GIVEN EXERCISE:
Render all of the material below as a numbered list, omitting any blank lines.

START PROVIDED MATERIAL

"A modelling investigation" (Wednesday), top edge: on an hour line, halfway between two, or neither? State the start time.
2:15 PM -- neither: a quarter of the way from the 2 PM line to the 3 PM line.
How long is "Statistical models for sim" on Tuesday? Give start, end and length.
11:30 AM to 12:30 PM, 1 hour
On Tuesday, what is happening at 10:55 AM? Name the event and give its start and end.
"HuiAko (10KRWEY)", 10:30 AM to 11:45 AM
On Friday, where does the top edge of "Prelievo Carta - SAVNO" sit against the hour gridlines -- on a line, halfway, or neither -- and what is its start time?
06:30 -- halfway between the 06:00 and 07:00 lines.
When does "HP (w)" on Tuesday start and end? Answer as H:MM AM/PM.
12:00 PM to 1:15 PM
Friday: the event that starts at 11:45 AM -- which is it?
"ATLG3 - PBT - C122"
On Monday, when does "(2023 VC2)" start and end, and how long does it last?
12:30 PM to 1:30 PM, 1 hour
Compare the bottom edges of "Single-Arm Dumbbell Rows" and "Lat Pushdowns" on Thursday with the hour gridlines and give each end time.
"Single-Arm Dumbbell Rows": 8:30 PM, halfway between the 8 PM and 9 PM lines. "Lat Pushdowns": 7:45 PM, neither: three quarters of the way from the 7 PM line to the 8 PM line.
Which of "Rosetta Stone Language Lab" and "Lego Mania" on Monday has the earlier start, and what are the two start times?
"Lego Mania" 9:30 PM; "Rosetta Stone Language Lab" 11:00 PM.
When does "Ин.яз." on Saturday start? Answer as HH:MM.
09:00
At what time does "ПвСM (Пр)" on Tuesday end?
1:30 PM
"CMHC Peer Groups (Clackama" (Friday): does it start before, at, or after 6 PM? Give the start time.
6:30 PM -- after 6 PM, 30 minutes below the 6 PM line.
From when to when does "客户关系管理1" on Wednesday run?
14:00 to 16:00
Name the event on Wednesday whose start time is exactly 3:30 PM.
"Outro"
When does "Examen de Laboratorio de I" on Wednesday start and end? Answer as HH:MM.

END PROVIDED MATERIAL

THE SOLUTION:
1. "A modelling investigation" (Wednesday), top edge: on an hour line, halfway between two, or neither? State the start time.
2. 2:15 PM -- neither: a quarter of the way from the 2 PM line to the 3 PM line.
3. How long is "Statistical models for sim" on Tuesday? Give start, end and length.
4. 11:30 AM to 12:30 PM, 1 hour
5. On Tuesday, what is happening at 10:55 AM? Name the event and give its start and end.
6. "HuiAko (10KRWEY)", 10:30 AM to 11:45 AM
7. On Friday, where does the top edge of "Prelievo Carta - SAVNO" sit against the hour gridlines -- on a line, halfway, or neither -- and what is its start time?
8. 06:30 -- halfway between the 06:00 and 07:00 lines.
9. When does "HP (w)" on Tuesday start and end? Answer as H:MM AM/PM.
10. 12:00 PM to 1:15 PM
11. Friday: the event that starts at 11:45 AM -- which is it?
12. "ATLG3 - PBT - C122"
13. On Monday, when does "(2023 VC2)" start and end, and how long does it last?
14. 12:30 PM to 1:30 PM, 1 hour
15. Compare the bottom edges of "Single-Arm Dumbbell Rows" and "Lat Pushdowns" on Thursday with the hour gridlines and give each end time.
16. "Single-Arm Dumbbell Rows": 8:30 PM, halfway between the 8 PM and 9 PM lines. "Lat Pushdowns": 7:45 PM, neither: three quarters of the way from the 7 PM line to the 8 PM line.
17. Which of "Rosetta Stone Language Lab" and "Lego Mania" on Monday has the earlier start, and what are the two start times?
18. "Lego Mania" 9:30 PM; "Rosetta Stone Language Lab" 11:00 PM.
19. When does "Ин.яз." on Saturday start? Answer as HH:MM.
20. 09:00
21. At what time does "ПвСM (Пр)" on Tuesday end?
22. 1:30 PM
23. "CMHC Peer Groups (Clackama" (Friday): does it start before, at, or after 6 PM? Give the start time.
24. 6:30 PM -- after 6 PM, 30 minutes below the 6 PM line.
25. From when to when does "客户关系管理1" on Wednesday run?
26. 14:00 to 16:00
27. Name the event on Wednesday whose start time is exactly 3:30 PM.
28. "Outro"
29. When does "Examen de Laboratorio de I" on Wednesday start and end? Answer as HH:MM.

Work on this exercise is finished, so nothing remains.